Begin Input data
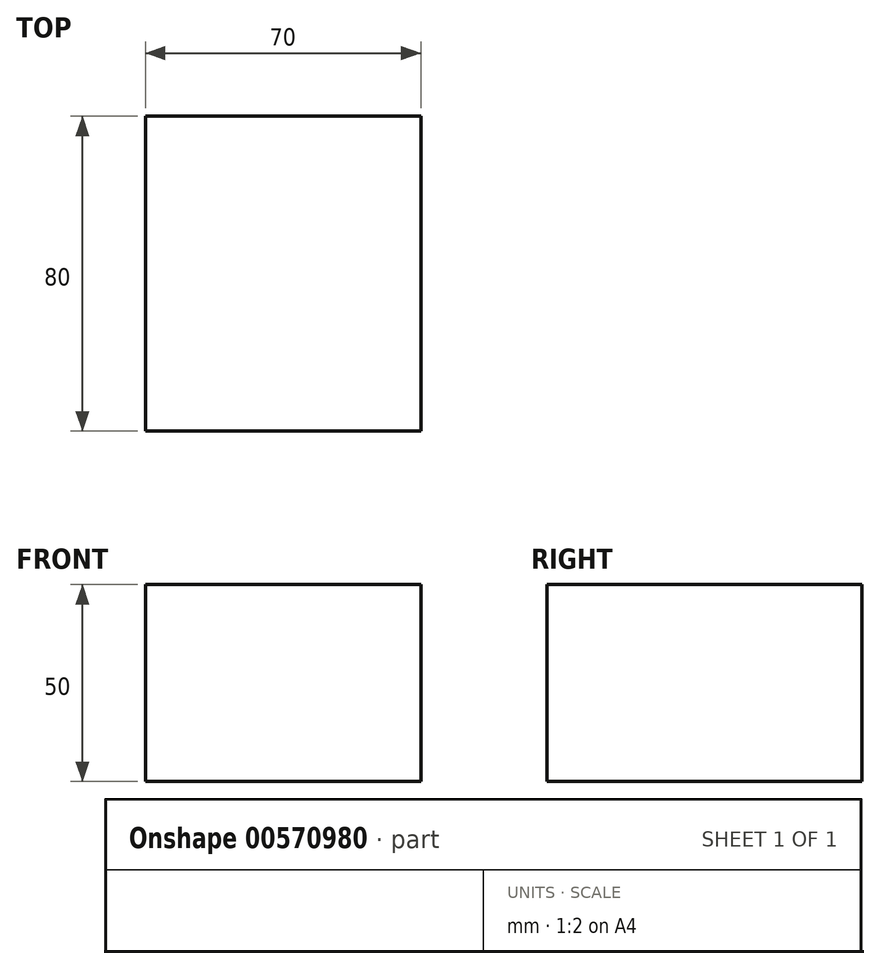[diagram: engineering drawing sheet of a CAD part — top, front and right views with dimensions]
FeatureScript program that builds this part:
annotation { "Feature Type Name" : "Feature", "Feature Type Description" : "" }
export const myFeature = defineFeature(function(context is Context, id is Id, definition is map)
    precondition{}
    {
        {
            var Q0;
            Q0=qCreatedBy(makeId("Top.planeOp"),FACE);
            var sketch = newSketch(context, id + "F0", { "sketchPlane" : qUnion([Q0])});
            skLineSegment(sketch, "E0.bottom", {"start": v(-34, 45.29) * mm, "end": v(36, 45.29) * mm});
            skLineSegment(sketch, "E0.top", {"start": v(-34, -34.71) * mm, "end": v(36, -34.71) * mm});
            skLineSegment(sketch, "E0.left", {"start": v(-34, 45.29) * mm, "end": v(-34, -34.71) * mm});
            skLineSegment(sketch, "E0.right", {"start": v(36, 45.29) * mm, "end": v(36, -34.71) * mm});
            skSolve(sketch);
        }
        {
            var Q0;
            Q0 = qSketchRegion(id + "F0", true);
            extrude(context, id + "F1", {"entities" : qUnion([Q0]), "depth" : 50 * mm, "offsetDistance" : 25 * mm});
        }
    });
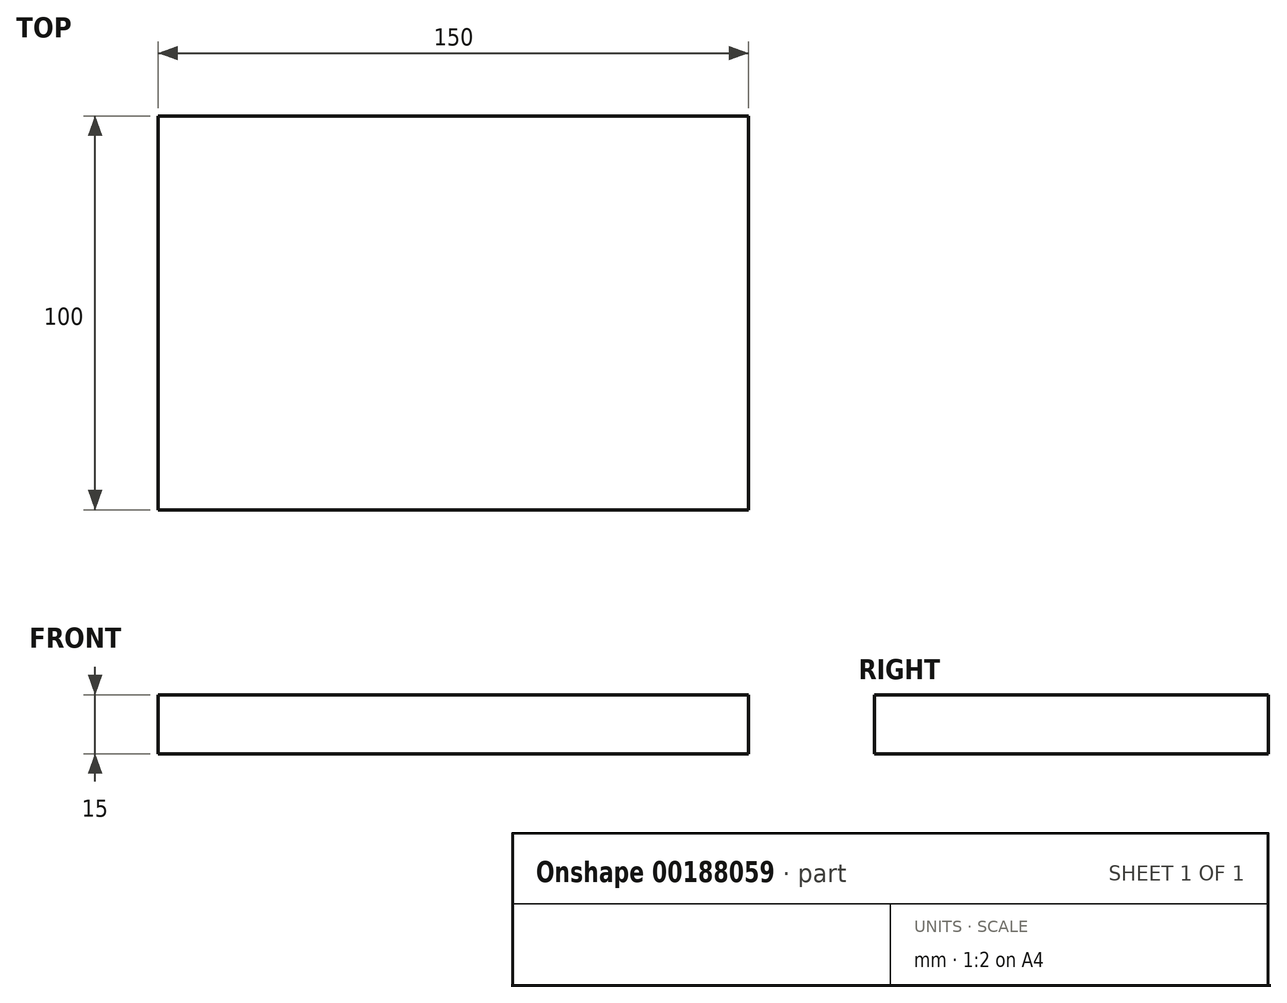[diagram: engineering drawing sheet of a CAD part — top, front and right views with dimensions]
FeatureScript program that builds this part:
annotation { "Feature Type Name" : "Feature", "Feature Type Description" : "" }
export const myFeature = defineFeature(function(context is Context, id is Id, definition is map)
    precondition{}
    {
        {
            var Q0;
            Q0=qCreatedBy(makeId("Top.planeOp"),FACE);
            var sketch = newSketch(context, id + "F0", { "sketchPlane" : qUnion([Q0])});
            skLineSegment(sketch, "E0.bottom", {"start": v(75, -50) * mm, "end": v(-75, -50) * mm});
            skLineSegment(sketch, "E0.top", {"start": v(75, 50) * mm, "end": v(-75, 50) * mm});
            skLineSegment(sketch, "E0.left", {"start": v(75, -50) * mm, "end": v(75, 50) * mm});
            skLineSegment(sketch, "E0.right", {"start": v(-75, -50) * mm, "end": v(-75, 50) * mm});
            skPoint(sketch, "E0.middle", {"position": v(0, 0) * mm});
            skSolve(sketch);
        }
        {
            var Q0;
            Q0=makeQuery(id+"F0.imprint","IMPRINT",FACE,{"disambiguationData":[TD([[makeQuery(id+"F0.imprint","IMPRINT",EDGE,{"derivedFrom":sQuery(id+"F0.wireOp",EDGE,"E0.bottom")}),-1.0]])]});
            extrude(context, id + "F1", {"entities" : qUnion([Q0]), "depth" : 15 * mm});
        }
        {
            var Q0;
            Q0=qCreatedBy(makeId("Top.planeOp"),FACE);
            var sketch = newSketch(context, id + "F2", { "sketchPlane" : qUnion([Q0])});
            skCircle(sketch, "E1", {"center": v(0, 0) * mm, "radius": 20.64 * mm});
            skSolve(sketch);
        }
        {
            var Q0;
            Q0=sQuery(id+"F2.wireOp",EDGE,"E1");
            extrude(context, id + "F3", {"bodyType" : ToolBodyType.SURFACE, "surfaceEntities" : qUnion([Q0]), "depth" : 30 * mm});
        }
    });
End Input data
## Aim of the exercise
List every line of the records above that contains the string "left", treating uppercase and lowercase letters as different.

## Correct result
            skLineSegment(sketch, "E0.left", {"start": v(-34, 45.29) * mm, "end": v(-34, -34.71) * mm});
            skLineSegment(sketch, "E0.left", {"start": v(75, -50) * mm, "end": v(75, 50) * mm});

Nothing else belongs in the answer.